It’s been a tough transition and I wouldn’t recommend mid-career change to anyone. All the earlier compounding stops (the insane 10-year entrepreneurial ride’s big benefits were not really applicable to film). You start again, from the bottom, like a beginner. And it can feel like shit – dent your confidence etc. etc.
Arthur Schopenhaur’s has a beautiful quote – “A man can do what he wants, but not want what he wants”. I think he means that we can actually do what we want, but we cannot choose (or want) what we want, and in this sense we are not free – what we want is determined by our nature, disposition or programmed into us.

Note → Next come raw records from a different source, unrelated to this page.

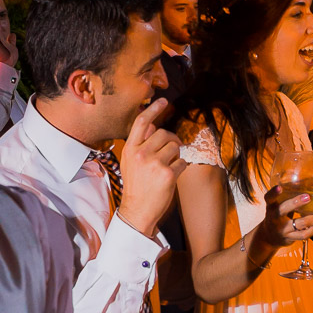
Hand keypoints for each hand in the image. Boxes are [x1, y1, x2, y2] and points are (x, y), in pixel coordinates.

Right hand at [116, 98, 185, 237]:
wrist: (136, 211)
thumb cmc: (136, 186)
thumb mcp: (131, 163)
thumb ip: (140, 144)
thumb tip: (153, 127)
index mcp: (130, 149)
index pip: (142, 123)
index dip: (153, 109)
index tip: (163, 101)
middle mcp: (141, 153)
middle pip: (164, 133)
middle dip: (172, 140)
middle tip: (173, 149)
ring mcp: (154, 163)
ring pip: (175, 146)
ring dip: (177, 154)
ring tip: (169, 166)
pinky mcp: (167, 173)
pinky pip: (182, 161)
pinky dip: (181, 167)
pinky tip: (173, 176)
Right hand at [254, 184, 312, 249]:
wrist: (269, 237)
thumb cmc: (277, 217)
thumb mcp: (278, 206)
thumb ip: (287, 198)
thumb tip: (309, 183)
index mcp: (271, 207)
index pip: (269, 198)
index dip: (273, 193)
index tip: (280, 187)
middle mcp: (274, 218)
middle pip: (284, 209)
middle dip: (296, 203)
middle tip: (308, 197)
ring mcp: (282, 229)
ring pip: (301, 223)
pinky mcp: (290, 238)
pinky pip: (305, 234)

If the heart wants to make a film (+ not live in the US + not raise money), what can the mind do? 🙂
Making a film is fucking difficult
The entitlement / experience of the startup journey and struggle made me believe that making a good film would be easy (for me). But in hindsight, it feels obvious, that making a good film is extremely hard (too many variables, too much dependency on freelancers who like iterant travellers, who each join the director for a short part of the journey, misaligned incentives, and the tangible rarity of a good script).
I’ll talk about the journey of making my debut feature film, Ghich Pich, in another post.
As I was figuring out how to market my film using influencers, I decided to solve this problem for other filmmakers too – and started Stir – an influencer marketplace – more on that also later.